The Company will not permit Total Borrowed Funds to exceed (i)
117% of Consolidated Net Worth at the end of the quarter ended
December 31, 2002, (ii) 111% of Consolidated Net Worth at the
end of the quarter ending Xxxxx 00, 0000, (xxx) 104% of
Consolidated Net Worth at the end of each of the quarters
ending June 30, 2003 and September 30, 2003, (iv) 95% of
Consolidated Net Worth at the end of the quarter ending
December 31, 2003 or (v) 85% of Consolidated Net Worth at the
end of any quarter ending on or after March 31, 2004."
(e) Subsection 6F of Paragraph 6 of the Agreement is amended
in full to read as follows:
"6F. Related Amendments. The Company will not amend,
modify or change in any manner the Five-Year Citibank
Agreement (or any credit agreement with one or more commercial
banks that replaces the Five-Year Citibank Agreement and
provides for a revolving credit facility for a term of more
than 364 days), the 364-Day Citibank Agreement (or any credit
agreement with one or more commercial banks that replaces the
364-Day Citibank Agreement and provides for a revolving credit
facility for a term of no less than 6 months and no more than
2 years) or any other long-term Debt of the Company (excluding
the Notes), in each case (i) to amend any of the covenants
therein in a manner that results in covenants more restrictive
than those contained in such agreements or instruments as of
December 31, 2002 (unless the same covenants in this
Agreement, if any, are similarly amended), (ii) until Standard
& Poor's' and Xxxxx'x Investors Service, Inc.'s ratings for
the Company's long-term senior unsecured debt are at least BBB
and Baa2, respectively (and, if such ratings are BBB and Baa2,
respectively, they are not the subject of a credit watch with
negative outlook), include any new covenant therein that is
not contained in such agreements or instruments as of December
31, 2002 (unless the same new covenant is included in this
Agreement with terms no more restrictive than those of such
new covenant in any such agreement or instrument) or (iii)
until the Super Proceeds Target and the Zero-Coupon Notes
Target are met, to shorten the maturity or amortization
thereof, provided that the Company shall in no event shorten
the maturity or amortization thereof to a date prior to July
31, 2005, or prepay with cash or Debt any amounts under the
foregoing (other than (x) in connection with a refinancing
thereof with Debt having a maturity no sooner than the
maturity of such refinanced Debt or (y) prepayments pursuant
to the terms of the Citibank Agreements); it being understood
that the Company shall be permitted to make any such
prepayment with capital stock of the Company."

▶ [INPUT MATERIAL]:

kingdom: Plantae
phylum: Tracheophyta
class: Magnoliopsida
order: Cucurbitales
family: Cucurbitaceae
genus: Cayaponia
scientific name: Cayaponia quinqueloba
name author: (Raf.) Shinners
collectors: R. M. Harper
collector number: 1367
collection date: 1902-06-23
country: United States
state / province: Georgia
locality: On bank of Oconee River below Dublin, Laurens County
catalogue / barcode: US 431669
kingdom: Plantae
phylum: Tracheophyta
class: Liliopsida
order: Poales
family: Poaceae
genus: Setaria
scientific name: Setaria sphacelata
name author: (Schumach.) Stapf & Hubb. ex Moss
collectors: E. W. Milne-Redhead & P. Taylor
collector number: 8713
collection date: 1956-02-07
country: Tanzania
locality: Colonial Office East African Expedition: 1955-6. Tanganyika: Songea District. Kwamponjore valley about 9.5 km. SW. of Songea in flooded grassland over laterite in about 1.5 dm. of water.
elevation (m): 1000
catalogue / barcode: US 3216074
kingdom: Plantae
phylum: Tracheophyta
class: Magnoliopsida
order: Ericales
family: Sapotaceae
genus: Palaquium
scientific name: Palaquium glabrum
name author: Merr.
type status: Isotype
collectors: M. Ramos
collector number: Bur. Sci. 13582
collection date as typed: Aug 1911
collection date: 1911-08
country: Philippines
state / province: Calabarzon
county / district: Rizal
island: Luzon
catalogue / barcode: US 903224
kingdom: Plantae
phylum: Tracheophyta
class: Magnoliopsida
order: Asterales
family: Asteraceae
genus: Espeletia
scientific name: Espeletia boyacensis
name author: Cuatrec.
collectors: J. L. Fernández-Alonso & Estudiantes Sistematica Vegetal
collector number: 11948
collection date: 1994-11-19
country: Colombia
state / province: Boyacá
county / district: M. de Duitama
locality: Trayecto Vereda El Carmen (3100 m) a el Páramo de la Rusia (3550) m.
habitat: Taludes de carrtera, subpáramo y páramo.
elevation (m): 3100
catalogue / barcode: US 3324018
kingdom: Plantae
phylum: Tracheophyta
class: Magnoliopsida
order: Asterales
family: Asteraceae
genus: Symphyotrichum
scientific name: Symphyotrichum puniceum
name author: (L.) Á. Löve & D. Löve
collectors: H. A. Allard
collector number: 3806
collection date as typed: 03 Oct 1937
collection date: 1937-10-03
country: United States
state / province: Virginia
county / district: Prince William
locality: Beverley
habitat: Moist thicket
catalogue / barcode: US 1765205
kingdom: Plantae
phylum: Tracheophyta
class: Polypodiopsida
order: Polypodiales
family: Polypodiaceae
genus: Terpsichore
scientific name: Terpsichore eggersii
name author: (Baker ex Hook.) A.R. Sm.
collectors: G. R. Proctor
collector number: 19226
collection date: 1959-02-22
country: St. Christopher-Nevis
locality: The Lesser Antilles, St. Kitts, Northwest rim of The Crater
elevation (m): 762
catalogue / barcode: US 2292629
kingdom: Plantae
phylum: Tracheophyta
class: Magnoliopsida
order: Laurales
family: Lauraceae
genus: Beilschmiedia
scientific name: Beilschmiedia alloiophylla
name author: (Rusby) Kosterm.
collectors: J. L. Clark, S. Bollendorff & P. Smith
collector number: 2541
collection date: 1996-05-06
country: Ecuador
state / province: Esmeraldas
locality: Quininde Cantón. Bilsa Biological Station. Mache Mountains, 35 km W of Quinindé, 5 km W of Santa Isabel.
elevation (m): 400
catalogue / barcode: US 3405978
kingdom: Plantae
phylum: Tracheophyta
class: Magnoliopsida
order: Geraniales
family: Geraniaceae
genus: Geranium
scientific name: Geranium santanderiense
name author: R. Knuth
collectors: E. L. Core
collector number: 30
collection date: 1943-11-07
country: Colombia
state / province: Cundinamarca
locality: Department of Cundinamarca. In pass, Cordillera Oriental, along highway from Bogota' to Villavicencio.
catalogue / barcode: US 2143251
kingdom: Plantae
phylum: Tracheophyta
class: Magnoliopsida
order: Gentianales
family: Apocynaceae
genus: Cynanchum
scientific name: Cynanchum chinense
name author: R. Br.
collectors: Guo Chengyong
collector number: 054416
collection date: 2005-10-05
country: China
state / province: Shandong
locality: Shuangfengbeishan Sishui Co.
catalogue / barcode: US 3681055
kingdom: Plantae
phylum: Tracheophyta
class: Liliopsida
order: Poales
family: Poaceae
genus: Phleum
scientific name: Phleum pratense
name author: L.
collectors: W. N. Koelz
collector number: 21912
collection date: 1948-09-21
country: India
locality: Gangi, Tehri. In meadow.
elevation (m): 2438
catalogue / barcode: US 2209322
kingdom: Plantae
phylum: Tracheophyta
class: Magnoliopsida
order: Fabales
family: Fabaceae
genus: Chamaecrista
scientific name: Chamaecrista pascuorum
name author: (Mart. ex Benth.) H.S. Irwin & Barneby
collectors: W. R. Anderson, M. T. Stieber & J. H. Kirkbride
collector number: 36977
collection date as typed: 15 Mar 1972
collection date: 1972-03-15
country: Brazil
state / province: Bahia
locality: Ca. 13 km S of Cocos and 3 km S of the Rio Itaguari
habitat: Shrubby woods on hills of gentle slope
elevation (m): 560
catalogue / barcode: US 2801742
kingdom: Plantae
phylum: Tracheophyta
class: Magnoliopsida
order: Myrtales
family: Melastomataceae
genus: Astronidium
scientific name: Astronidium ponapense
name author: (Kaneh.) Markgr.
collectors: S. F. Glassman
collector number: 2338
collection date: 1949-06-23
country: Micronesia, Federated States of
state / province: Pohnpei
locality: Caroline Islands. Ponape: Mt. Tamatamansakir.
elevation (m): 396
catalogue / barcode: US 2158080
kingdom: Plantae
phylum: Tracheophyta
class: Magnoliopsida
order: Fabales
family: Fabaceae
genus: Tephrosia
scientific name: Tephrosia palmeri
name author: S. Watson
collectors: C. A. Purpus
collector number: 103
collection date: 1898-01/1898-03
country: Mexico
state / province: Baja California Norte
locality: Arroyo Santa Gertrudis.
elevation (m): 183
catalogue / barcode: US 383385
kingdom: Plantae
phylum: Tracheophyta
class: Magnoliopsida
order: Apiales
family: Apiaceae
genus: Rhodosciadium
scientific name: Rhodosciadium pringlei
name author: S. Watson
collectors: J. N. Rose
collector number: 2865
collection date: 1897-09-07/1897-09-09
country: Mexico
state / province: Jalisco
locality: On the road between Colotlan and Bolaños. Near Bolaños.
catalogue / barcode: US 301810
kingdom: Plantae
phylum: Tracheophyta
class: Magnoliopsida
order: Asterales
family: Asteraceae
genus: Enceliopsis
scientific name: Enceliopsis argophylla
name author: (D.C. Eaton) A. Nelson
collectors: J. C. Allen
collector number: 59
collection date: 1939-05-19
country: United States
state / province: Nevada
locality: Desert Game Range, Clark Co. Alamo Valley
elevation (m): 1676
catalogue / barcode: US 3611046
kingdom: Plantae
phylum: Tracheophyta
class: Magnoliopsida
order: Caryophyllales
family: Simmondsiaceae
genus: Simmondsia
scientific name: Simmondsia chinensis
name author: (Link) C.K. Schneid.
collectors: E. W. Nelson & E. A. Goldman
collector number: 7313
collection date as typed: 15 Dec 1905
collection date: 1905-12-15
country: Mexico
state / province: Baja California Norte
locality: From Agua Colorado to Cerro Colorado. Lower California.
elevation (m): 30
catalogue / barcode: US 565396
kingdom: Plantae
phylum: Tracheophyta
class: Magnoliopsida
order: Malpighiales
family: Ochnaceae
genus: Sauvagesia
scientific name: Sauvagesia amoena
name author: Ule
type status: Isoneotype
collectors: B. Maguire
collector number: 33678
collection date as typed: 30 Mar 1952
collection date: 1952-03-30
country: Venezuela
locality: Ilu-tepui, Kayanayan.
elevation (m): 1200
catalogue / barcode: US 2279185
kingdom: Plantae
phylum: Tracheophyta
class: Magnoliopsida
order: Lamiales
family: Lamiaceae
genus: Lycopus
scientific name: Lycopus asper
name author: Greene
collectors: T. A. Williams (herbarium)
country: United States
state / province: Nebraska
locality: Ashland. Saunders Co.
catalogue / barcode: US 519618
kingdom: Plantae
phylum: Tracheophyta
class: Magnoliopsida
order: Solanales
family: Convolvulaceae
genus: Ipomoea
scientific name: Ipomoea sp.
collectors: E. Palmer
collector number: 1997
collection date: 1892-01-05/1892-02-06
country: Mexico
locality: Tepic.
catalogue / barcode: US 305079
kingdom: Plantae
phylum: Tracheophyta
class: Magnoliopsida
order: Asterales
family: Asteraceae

▶ [STATED PROBLEM 1]: In the loan covenant passage, what percentage of Consolidated Net Worth may Total Borrowed Funds not exceed at the end of any quarter ending on or after March 31, 2004?
▶ [STATED PROBLEM 2]: Reproduce the rows from the line containing "country: India" through the line containing "collection date: 1949-06-23", inclusive, substituting "collected by" for "collectors" and leaving everything else unchanged.

▶ [EXERCISE OUTPUT 1]: 85%

▶ [EXERCISE OUTPUT 2]:
country: India
locality: Gangi, Tehri. In meadow.
elevation (m): 2438
catalogue / barcode: US 2209322
kingdom: Plantae
phylum: Tracheophyta
class: Magnoliopsida
order: Fabales
family: Fabaceae
genus: Chamaecrista
scientific name: Chamaecrista pascuorum
name author: (Mart. ex Benth.) H.S. Irwin & Barneby
collected by: W. R. Anderson, M. T. Stieber & J. H. Kirkbride
collector number: 36977
collection date as typed: 15 Mar 1972
collection date: 1972-03-15
country: Brazil
state / province: Bahia
locality: Ca. 13 km S of Cocos and 3 km S of the Rio Itaguari
habitat: Shrubby woods on hills of gentle slope
elevation (m): 560
catalogue / barcode: US 2801742
kingdom: Plantae
phylum: Tracheophyta
class: Magnoliopsida
order: Myrtales
family: Melastomataceae
genus: Astronidium
scientific name: Astronidium ponapense
name author: (Kaneh.) Markgr.
collected by: S. F. Glassman
collector number: 2338
collection date: 1949-06-23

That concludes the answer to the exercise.